- TEXTO DE ORIGEM -
-=-=-
Na semana passada, a Eletrobrás, a gigante estatal do setor elétrico, livrouse, pelo menos temporariamente, de um choque em suas contas. O julgamento de uma ação contra a empresa no Superior Tribunal de Justiça foi mais uma vez adiado e, com ele, a possibilidade de um rombo de R$ 3,5 bilhões – valor que poderá atingir R$ 10 bilhões nas próximas etapas do processo.
Trata-se daqueles processos que se arrastam por décadas, tornando-se uma longa e intricada novela jurídica. Vamos rapidamente aos capítulos. A origem do assunto está em um compulsório criado no início dos anos 60 pelo governo federal para levantar recursos para investimentos na expansão do sistema de distribuição de energia do País.
Na década seguinte, a cobrança passou a ser feita apenas para os chamados grandes consumidores – na verdade, nem tão grandes assim já que se encaixavam nessa categoria quem usasse mais de dois mil quilowatts por mês, o que incluiria até pequenos negócios, como padarias. A Eletrobrás devolveria os recursos aos contribuintes de duas formas: ou em dinheiro ou em ações da companhia. Até a extinção do compulsório, em 1993, a empresa pagou a dívida em alguns lotes, sempre com a emissão de ações. Tudo bem, se não fosse um detalhe. Segundo José Carlos Pereira, advogado de cinco mil empresas, a Eletrobrás “recolhia o dinheiro mensalmente, mas o contabilizava anualmente, em valores nominais”. Ou seja, durante as décadas de 80 e 90, com a inflação na estratosfera, a empresa “esquecia” da correção monetária sobre os valores devidos.
-=-=-
- MATERIAL DE APOIO -
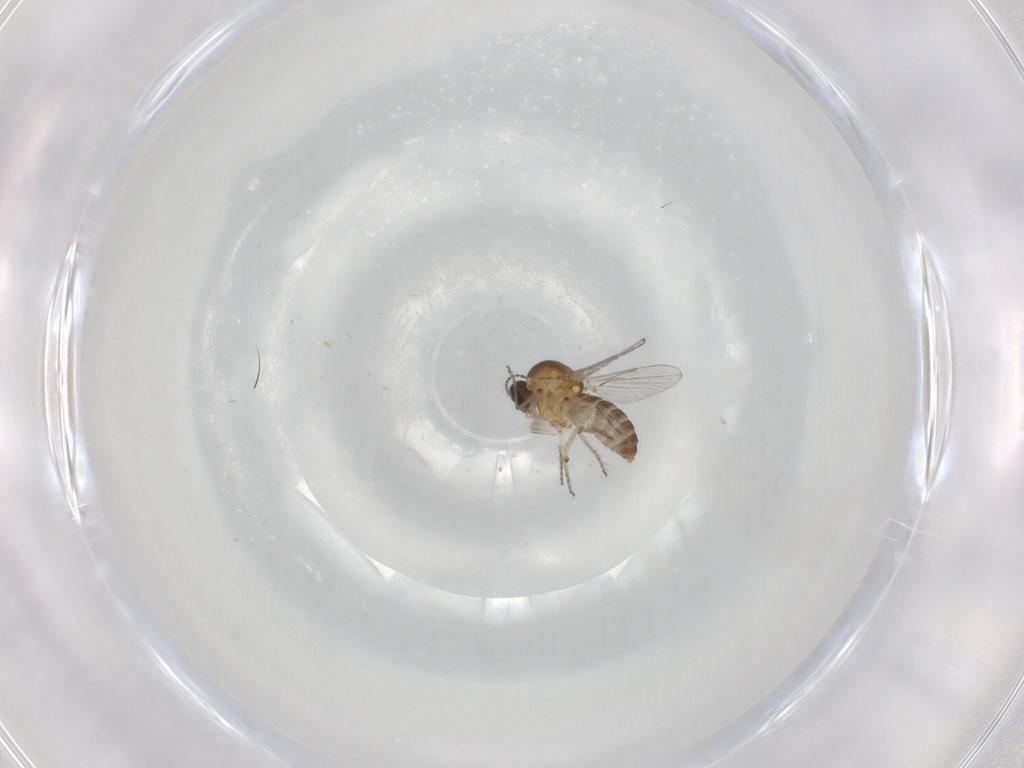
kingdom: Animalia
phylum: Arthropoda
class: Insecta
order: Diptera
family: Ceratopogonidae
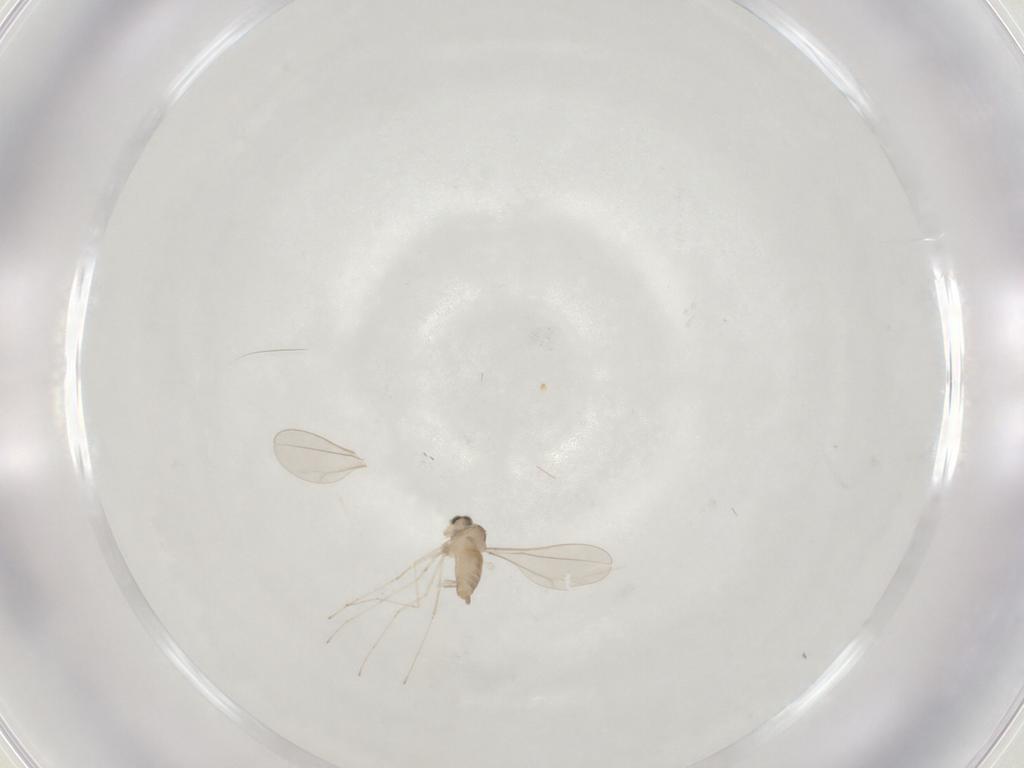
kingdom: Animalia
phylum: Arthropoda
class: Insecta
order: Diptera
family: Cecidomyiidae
-=-=-
- TAREFAS A REALIZAR -
A - Formate todas as entradas de classificação acima como um CSV de duas colunas, rotulo e valor, com uma linha para cada rótulo e seu valor, cada um em um campo entre aspas e com as quebras de linha convertidas em espaços. Deixe as imagens fora da resposta.
B - Retome o texto sobre o compulsório da Eletrobrás a partir do ponto em que ele termina.

- RESPOSTAS APRESENTADAS -
A -
rotulo,valor
"kingdom:","Animalia"
"phylum:","Arthropoda"
"class:","Insecta"
"order:","Diptera"
"family:","Ceratopogonidae"
"kingdom:","Animalia"
"phylum:","Arthropoda"
"class:","Insecta"
"order:","Diptera"
"family:","Cecidomyiidae"

B -
Dessa forma, a conta atualizada bateria em cerca de R$ 12 bilhões. Contabilizadas apenas as demandas das companhias que ingressaram na Justiça, os valores caem para R$ 3,5 bilhões. “Mas parte dos demais consumidores lesados está aguardando o resultado do julgamento para reclamar seus direitos”, afirma Pereira.
Entre seus clientes estão Volkswagen, GM, Usiminas, Vale, Philips, GE, Alcoa, entre outros. O julgamento no STJ, última instância para esse tipo de matéria, começou em outubro do ano passado. Dois dos dez ministros proferiram votos favoráveis aos contribuintes. Antes que o terceiro se manifestasse, o ministro Benedito Gonçalves pediu vistas do processo. Desde então, a retomada do julgamento não ocorreu.
Na quarta-feira 24, entraria novamente na pauta, mas o advogado geral da União, José Antonio Dias Toffoli solicitou o adiamento sob a alegação que estaria presente em dois outros julgamentos no Supremo Tribunal Federal.
A demora na retomada do julgamento é interessante para a Eletrobrás e para o governo. O prazo de prescrição da causa termina no primeiro semestre de 2010. Enquanto não houver uma decisão definitiva até essa data, é provável que outras empresas não entrem com processo contra a estatal.
Assim, o estrago ficaria limitado aos R$ 3,5 bilhões. O governo tem se empenhado diretamente no assunto.
O ministro de Minas e Energia, Edison Lobão, visitou o Tribunal para conversar com os juízes sobre o tema e o impacto nas contas públicas de uma decisão desfavorável para a Eletrobrás. Nesses encontros, Lobão chegou a falar em quebra da estatal caso tenha que pagar as correções.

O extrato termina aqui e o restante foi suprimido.